* **Instruction**: Emit a verbatim copy of the lines below from the line with "Sportbund Bautzen" through the line with "Казахстана. Отечественный автопром, по оценке", excluding pictures and everything outside that range.

* **Provided data**:

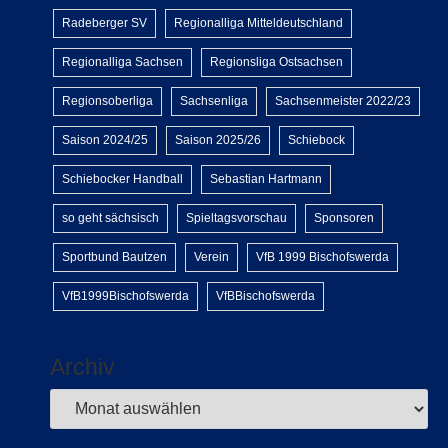
Radeberger SV
Regionalliga Mitteldeutschland
Regionalliga Sachsen
Regionsliga Ostsachsen
Regionsoberliga
Sachsenliga
Sachsenmeister 2022/23
Saison 2024/25
Saison 2025/26
Schiebock
Schiebocker Handball
Sebastian Hartmann
so geht sächsisch
Spieltagsvorschau
Sponsoren
Sportbund Bautzen
Verein
VfB 1999 Bischofswerda
VfB1999Bischofswerda
VfBBischofswerda
Archiv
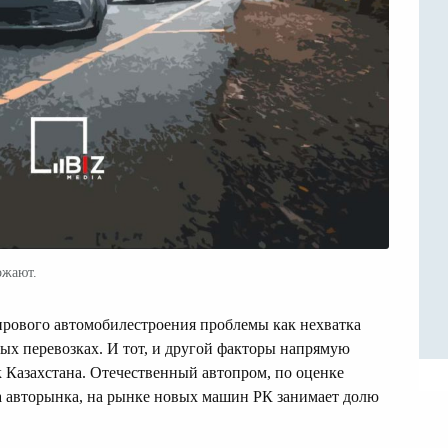
ожают.
ирового автомобилестроения проблемы как нехватка
ых перевозках. И тот, и другой факторы напрямую
Казахстана. Отечественный автопром, по оценке
а авторынка, на рынке новых машин РК занимает долю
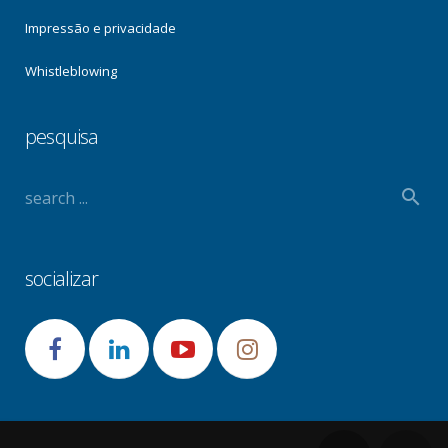
Impressão e privacidade
Whistleblowing
pesquisa
socializar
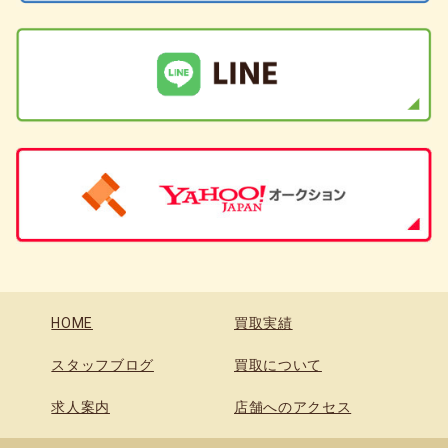
HOME
買取実績
スタッフブログ
買取について
求人案内
店舗へのアクセス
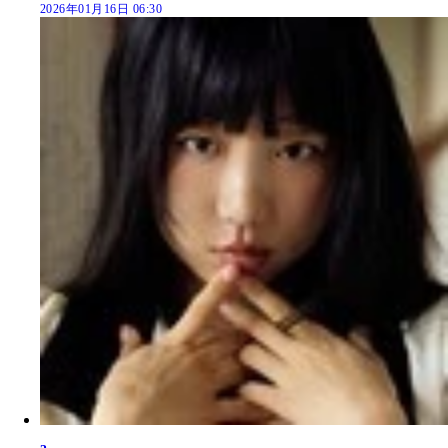
2026年01月16日 06:30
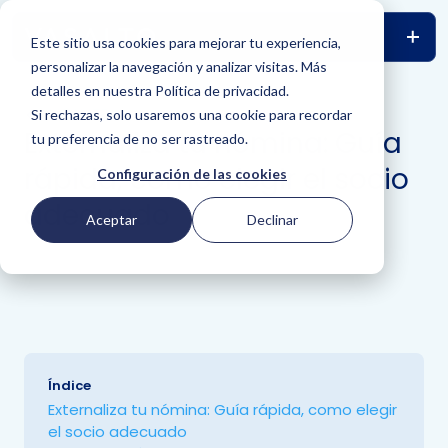
Este sitio usa cookies para mejorar tu experiencia,
personalizar la navegación y analizar visitas. Más
detalles en nuestra Política de privacidad.
VOLVER
Si rechazas, solo usaremos una cookie para recordar
Externaliza tu nómina: Guía
tu preferencia de no ser rastreado.
rápida, como elegir el socio
Configuración de las cookies
adecuado
Aceptar
Declinar
Índice
Externaliza tu nómina: Guía rápida, como elegir
el socio adecuado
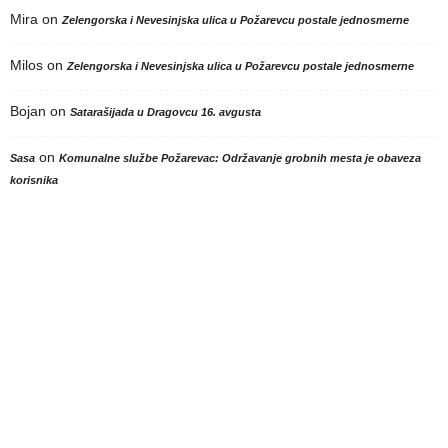
Mira
on
Zelengorska i Nevesinjska ulica u Požarevcu postale jednosmerne
Milos
on
Zelengorska i Nevesinjska ulica u Požarevcu postale jednosmerne
Bojan
on
Satarašijada u Dragovcu 16. avgusta
on
Sasa
Komunalne službe Požarevac: Održavanje grobnih mesta je obaveza
korisnika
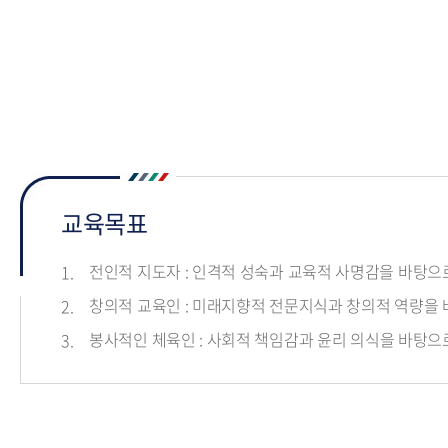
교육목표
전인적 지도자 : 인격적 성숙과 교육적 사명감을 바탕으
창의적 교육인 : 미래지향적 전문지식과 창의적 역량을 
봉사적인 체육인 : 사회적 책임감과 윤리 의식을 바탕으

* **Output of the task**:
Sportbund Bautzen
Verein
VfB 1999 Bischofswerda
VfB1999Bischofswerda
VfBBischofswerda
Archiv
ожают.
ирового автомобилестроения проблемы как нехватка
ых перевозках. И тот, и другой факторы напрямую
Казахстана. Отечественный автопром, по оценке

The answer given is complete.